*Exercise data:*
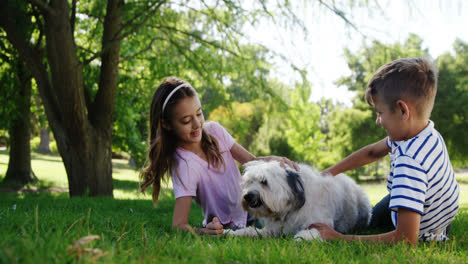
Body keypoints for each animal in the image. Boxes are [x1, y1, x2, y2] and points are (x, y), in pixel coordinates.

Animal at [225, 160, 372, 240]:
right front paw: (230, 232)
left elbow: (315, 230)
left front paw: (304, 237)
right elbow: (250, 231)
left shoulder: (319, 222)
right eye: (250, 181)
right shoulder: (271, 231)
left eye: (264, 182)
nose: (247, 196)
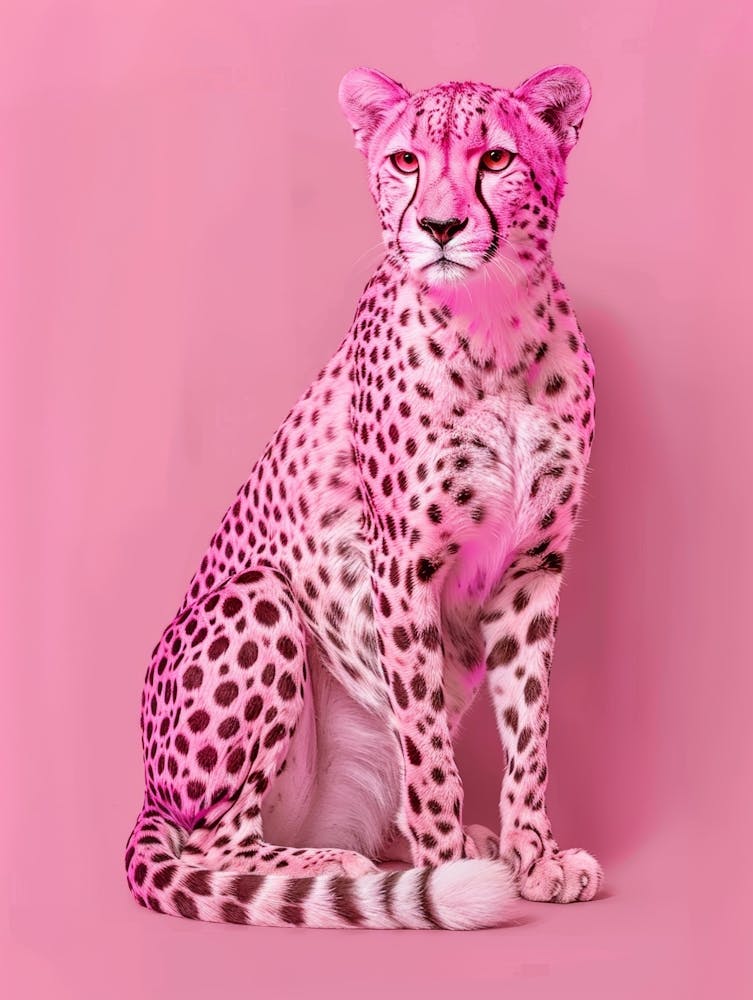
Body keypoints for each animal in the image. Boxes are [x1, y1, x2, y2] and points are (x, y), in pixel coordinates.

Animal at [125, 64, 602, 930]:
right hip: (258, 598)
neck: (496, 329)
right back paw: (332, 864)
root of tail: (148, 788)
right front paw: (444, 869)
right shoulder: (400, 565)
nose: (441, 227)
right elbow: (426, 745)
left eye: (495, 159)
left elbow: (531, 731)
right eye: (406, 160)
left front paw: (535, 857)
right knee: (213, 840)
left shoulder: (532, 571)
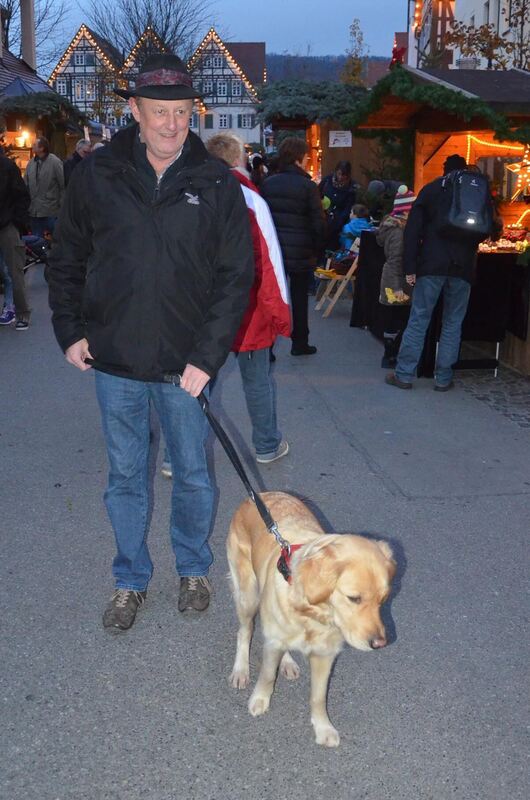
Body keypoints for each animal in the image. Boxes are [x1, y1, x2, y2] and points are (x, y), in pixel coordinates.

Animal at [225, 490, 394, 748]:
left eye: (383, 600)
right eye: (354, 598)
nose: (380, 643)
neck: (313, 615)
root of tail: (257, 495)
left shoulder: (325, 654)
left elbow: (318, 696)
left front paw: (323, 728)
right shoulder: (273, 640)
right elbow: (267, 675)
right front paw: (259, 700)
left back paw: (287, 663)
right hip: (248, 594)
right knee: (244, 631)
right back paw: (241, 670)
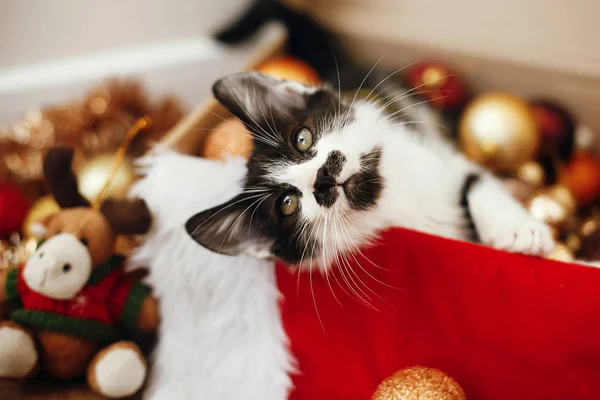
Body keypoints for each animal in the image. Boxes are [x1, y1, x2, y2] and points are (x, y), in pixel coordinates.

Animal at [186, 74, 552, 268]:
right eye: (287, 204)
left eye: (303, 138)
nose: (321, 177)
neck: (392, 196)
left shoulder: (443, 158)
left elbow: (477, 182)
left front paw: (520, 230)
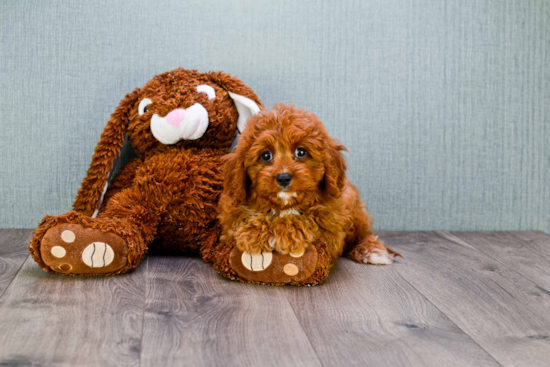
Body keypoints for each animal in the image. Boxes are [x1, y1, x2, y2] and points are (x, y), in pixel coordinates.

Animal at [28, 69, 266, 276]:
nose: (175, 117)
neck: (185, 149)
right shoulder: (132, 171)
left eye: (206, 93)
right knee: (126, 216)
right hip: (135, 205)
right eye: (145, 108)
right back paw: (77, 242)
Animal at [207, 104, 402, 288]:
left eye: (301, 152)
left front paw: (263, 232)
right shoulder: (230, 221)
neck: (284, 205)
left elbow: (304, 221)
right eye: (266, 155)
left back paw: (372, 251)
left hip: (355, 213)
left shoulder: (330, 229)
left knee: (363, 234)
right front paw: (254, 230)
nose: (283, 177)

*Work request:* Report how many lines of the listing above include the word "back". Say nothing but the number.

*Solution:* 5